Partial differential equation with conditions

[selzer9]

I'm not sure how to solve this:

du/dt = 3 \frac{d^{2}u}{dx^{2}}

These are the conditions:
u(0,t)= -1
u(pi,t)= 1
u(x,0) = -cos 7x

Suggestion:
I should use steady state solution to get a homogeneous initial condition.

Starting with separtion of variables

u(x,t) = G(x)H(t)

And du/dt = GH' and d^2u/dx^2 = G"H

So GH'= c^2 G"H

and H'/(c^2)H = G"/G

Then H'/(c^2)H = k = G"/G

thus H' - (c^2)Hk = 0 and G" - Gk = 0.

Once here how do I make sure u(x,t) follows the conditions?

 

[LCKurtz]

I'm not sure how to solve this:

du/dt = 3 \frac{d^{2}u}{dx^{2}}

These are the conditions:
u(0,t)= -1
u(pi,t)= 1
u(x,0) = -cos 7x

Suggestion:
I should use steady state solution to get a homogeneous initial condition.

Starting with separtion of variables

u(x,t) = G(x)H(t)

And du/dt = GH' and d^2u/dx^2 = G"H

So GH'= c^2 G"H

and H'/(c^2)H = G"/G

Then H'/(c^2)H = k = G"/G

thus H' - (c^2)Hk = 0 and G" - Gk = 0.

Once here how do I make sure u(x,t) follows the conditions?

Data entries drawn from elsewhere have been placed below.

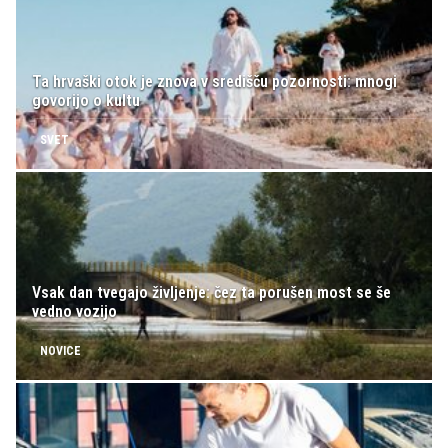
Ta hrvaški otok je znova v središču pozornosti: mnogi
govorijo o kultu
SVET
Vsak dan tvegajo življenje: čez ta porušen most se še
vedno vozijo
NOVICE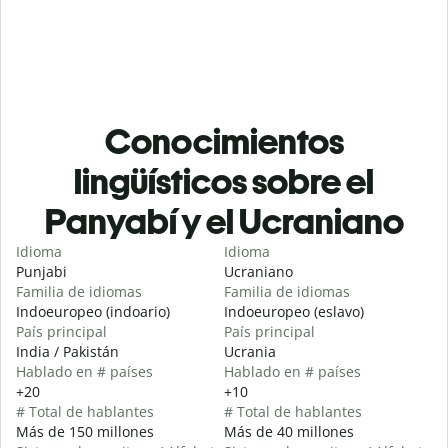
Conocimientos
lingüísticos sobre el
Panyabí y el Ucraniano
Idioma
Idioma
Punjabi
Ucraniano
Familia de idiomas
Familia de idiomas
Indoeuropeo (indoario)
Indoeuropeo (eslavo)
País principal
País principal
India / Pakistán
Ucrania
Hablado en # países
Hablado en # países
+20
+10
# Total de hablantes
# Total de hablantes
Más de 150 millones
Más de 40 millones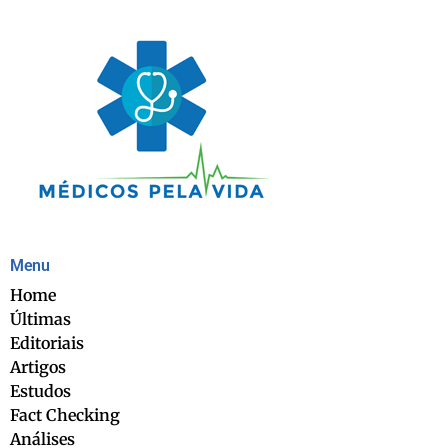
Menu
Home
Últimas
Editoriais
Artigos
Estudos
Fact Checking
Análises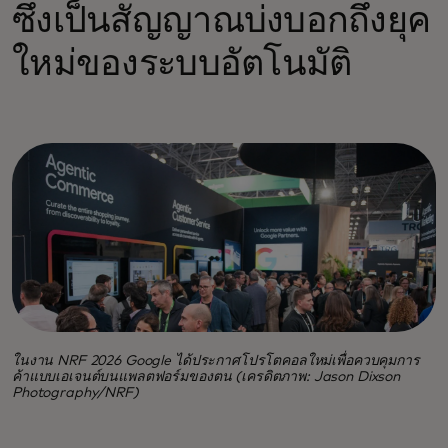
ซึ่งเป็นสัญญาณบ่งบอกถึงยุค
ใหม่ของระบบอัตโนมัติ
ในงาน NRF 2026 Google ได้ประกาศโปรโตคอลใหม่เพื่อควบคุมการ
ค้าแบบเอเจนต์บนแพลตฟอร์มของตน (เครดิตภาพ: Jason Dixson
Photography/NRF)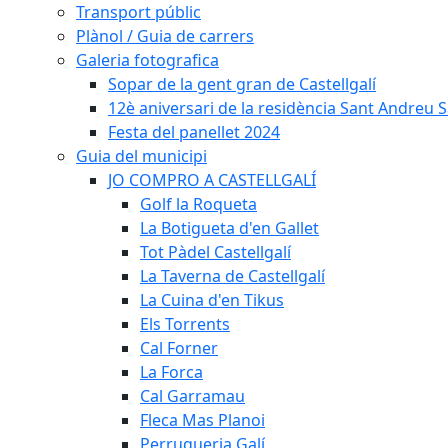
Transport públic
Plànol / Guia de carrers
Galeria fotografica
Sopar de la gent gran de Castellgalí
12è aniversari de la residència Sant Andreu Sa
Festa del panellet 2024
Guia del municipi
JO COMPRO A CASTELLGALÍ
Golf la Roqueta
La Botigueta d'en Gallet
Tot Pàdel Castellgalí
La Taverna de Castellgalí
La Cuina d'en Tikus
Els Torrents
Cal Forner
La Forca
Cal Garramau
Fleca Mas Planoi
Perruqueria Galí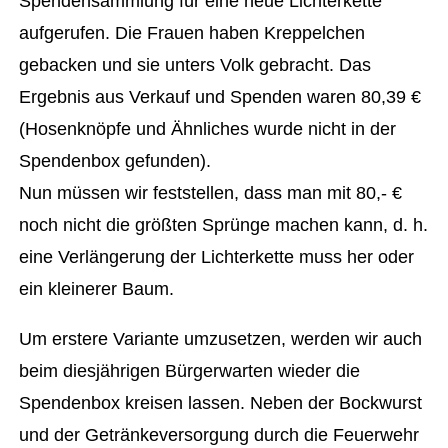
Spendensammlung für eine neue Lichterkette
aufgerufen. Die Frauen haben Kreppelchen
gebacken und sie unters Volk gebracht. Das
Ergebnis aus Verkauf und Spenden waren 80,39 €
(Hosenknöpfe und Ähnliches wurde nicht in der
Spendenbox gefunden).
Nun müssen wir feststellen, dass man mit 80,- €
noch nicht die größten Sprünge machen kann, d. h.
eine Verlängerung der Lichterkette muss her oder
ein kleinerer Baum.
Um erstere Variante umzusetzen, werden wir auch
beim diesjährigen Bürgerwarten wieder die
Spendenbox kreisen lassen. Neben der Bockwurst
und der Getränkeversorgung durch die Feuerwehr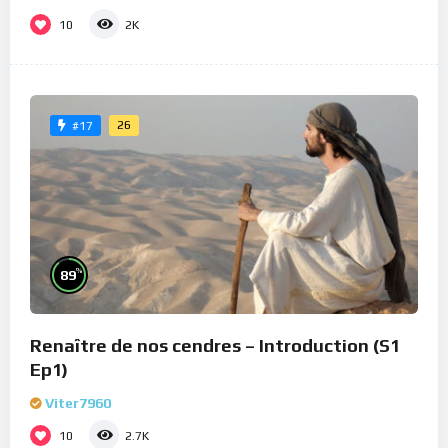
10
2K
26
#17
%
89
Renaître de nos cendres – Introduction (S1
Ep1)
Viter7960
10
2.7K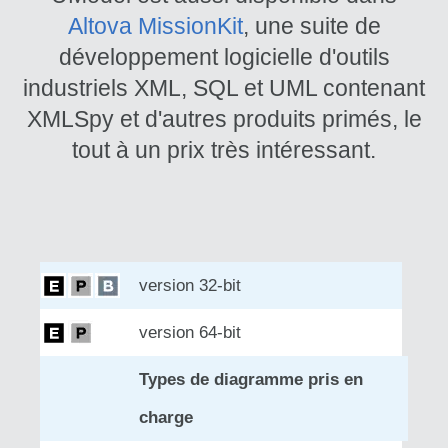
Altova MissionKit
, une suite de
développement logicielle d'outils
industriels XML, SQL et UML contenant
XMLSpy et d'autres produits primés, le
tout à un prix très intéressant.
version 32-bit
version 64-bit
Types de diagramme pris en
charge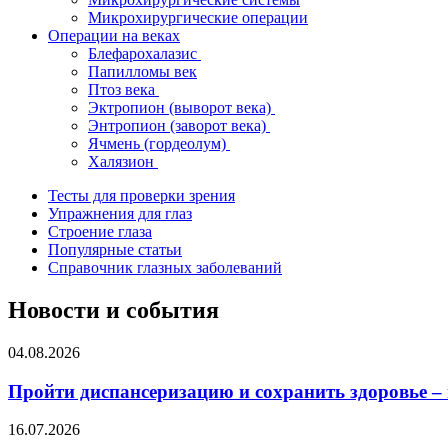
Микрохирургические операции
Операции на веках
Блефарохалазис
Папилломы век
Птоз века
Эктропион (выворот века)
Энтропион (заворот века)
Ячмень (гордеолум)
Халязион
Тесты для проверки зрения
Упражнения для глаз
Строение глаза
Популярные статьи
Справочник глазных заболеваний
Новости и события
04.08.2026
Пройти диспансеризацию и сохранить здоровье –
16.07.2026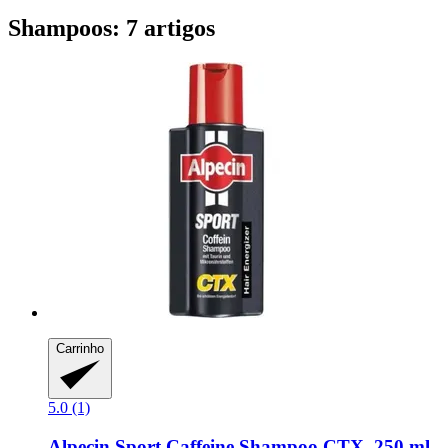
Shampoos: 7 artigos
Carrinho
5.0 (1)
Alpecin
Sport Caffeine Shampoo CTX, 250 ml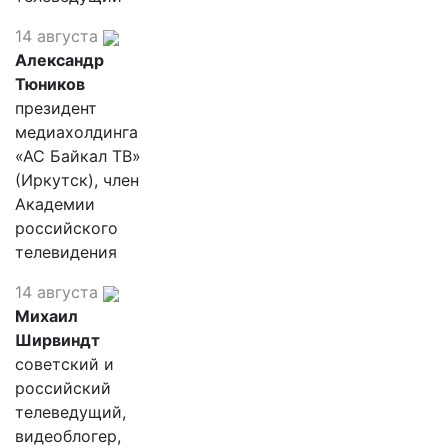
14 августа
Александр
Тюников
президент
медиахолдинга
«АС Байкал ТВ»
(Иркутск), член
Академии
российского
телевидения
14 августа
Михаил
Ширвиндт
советский и
российский
телеведущий,
видеоблогер,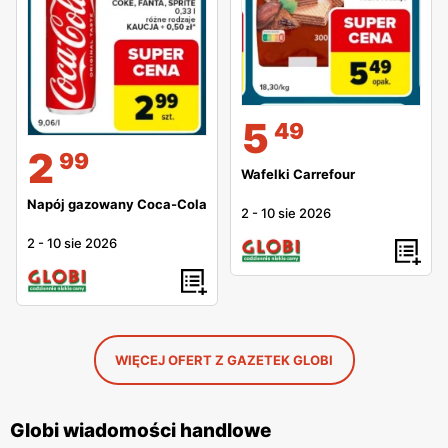
5
49
2
99
Wafelki Carrefour
Napój gazowany Coca-Cola
2
-
10 sie 2026
2
-
10 sie 2026
WIĘCEJ OFERT Z GAZETEK GLOBI
Globi wiadomości handlowe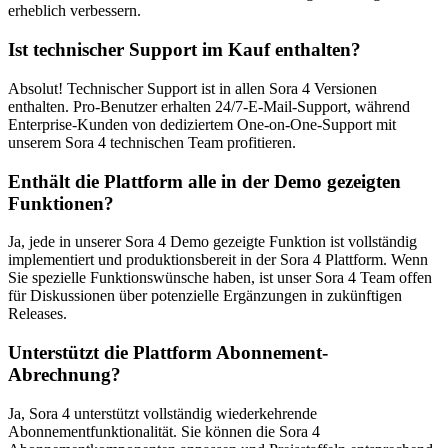
erheblich verbessern.
Ist technischer Support im Kauf enthalten?
Absolut! Technischer Support ist in allen Sora 4 Versionen
enthalten. Pro-Benutzer erhalten 24/7-E-Mail-Support, während
Enterprise-Kunden von dediziertem One-on-One-Support mit
unserem Sora 4 technischen Team profitieren.
Enthält die Plattform alle in der Demo gezeigten
Funktionen?
Ja, jede in unserer Sora 4 Demo gezeigte Funktion ist vollständig
implementiert und produktionsbereit in der Sora 4 Plattform. Wenn
Sie spezielle Funktionswünsche haben, ist unser Sora 4 Team offen
für Diskussionen über potenzielle Ergänzungen in zukünftigen
Releases.
Unterstützt die Plattform Abonnement-
Abrechnung?
Ja, Sora 4 unterstützt vollständig wiederkehrende
Abonnementfunktionalität. Sie können die Sora 4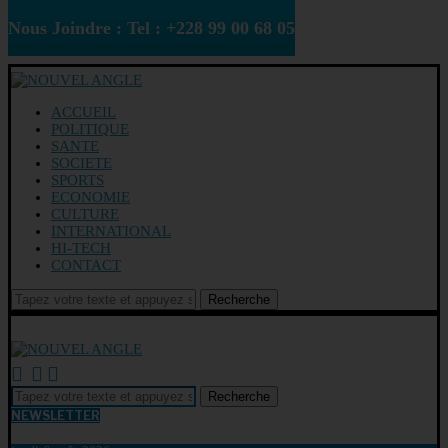
Nous Joindre : Tel : +228 99 00 68 05
ACCUEIL
POLITIQUE
SANTE
SOCIETE
SPORTS
ECONOMIE
CULTURE
INTERNATIONAL
HI-TECH
CONTACT
Recherche
Recherche
NEWSLETTER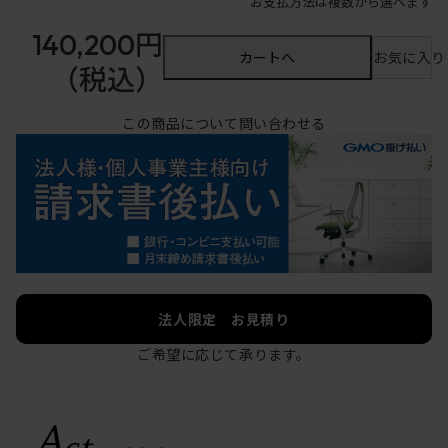
お支払方法は複数から選べます
140,200円
カートへ
お気に入り
（税込）
この商品について問い合わせる
法人限定 お見積り
ご希望に応じて承ります。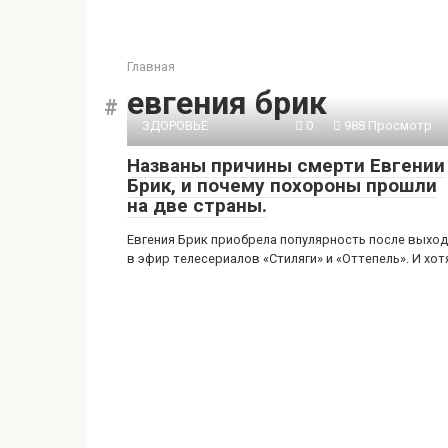
Главная
евгения брик
ЗДОРОВЬЕ
0
988 Просмотр
Названы причины смерти Евгении
Брик, и почему похороны прошли
на две страны.
Евгения Брик приобрела популярность после выхо
в эфир телесериалов «Стиляги» и «Оттепель». И хот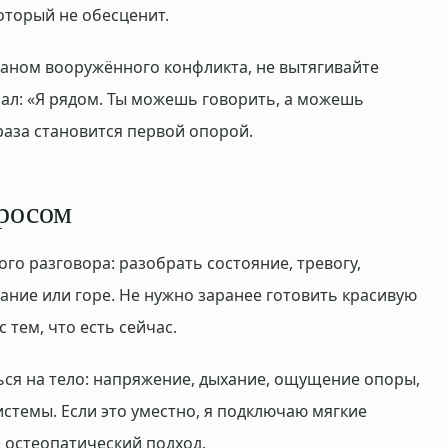
оторый не обесценит.
раном вооружённого конфликта, не вытягивайте
ал: «Я рядом. Ты можешь говорить, а можешь
раза становится первой опорой.
просом
го разговора: разобрать состояние, тревогу,
ание или горе. Не нужно заранее готовить красивую
 тем, что есть сейчас.
ся на тело: напряжение, дыхание, ощущение опоры,
стемы. Если это уместно, я подключаю мягкие
 остеопатический подход.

I wouldn't start it that way. You need to make the boundary conditions homogeneous before you separate the variables. I would start with the substitution$$
u(x,t) = v(x,t) + \Psi(x)$$ Substituting that into your system gives$$
v_t = 3v_{xx}+3\Psi''(x)$$ $$
v(0,t) + \Psi(0)= -1$$ $$
v(\pi, t) +\Psi(\pi) = 1$$ $$
v(x,0) + \Psi(x) = -\cos x$$
Now if you let $3\Psi''(x) = 0,\, \Psi(0) = -1,\, \Psi(\pi)= 1$, you can solve for $\Psi(x)$ and you are left with the homogeneous system$$
v_t = 3v_{xx}$$ $$
v(0,t) = 0$$ $$
v(\pi, t) = 0$$ $$
v(x,0) = -\cos x-\Psi(x)$$Solve this system in the usual way with separation of variables. Once you know $v(x,t)$, your solution will be $u(x,t)=v(x,t)+\Psi(x)$.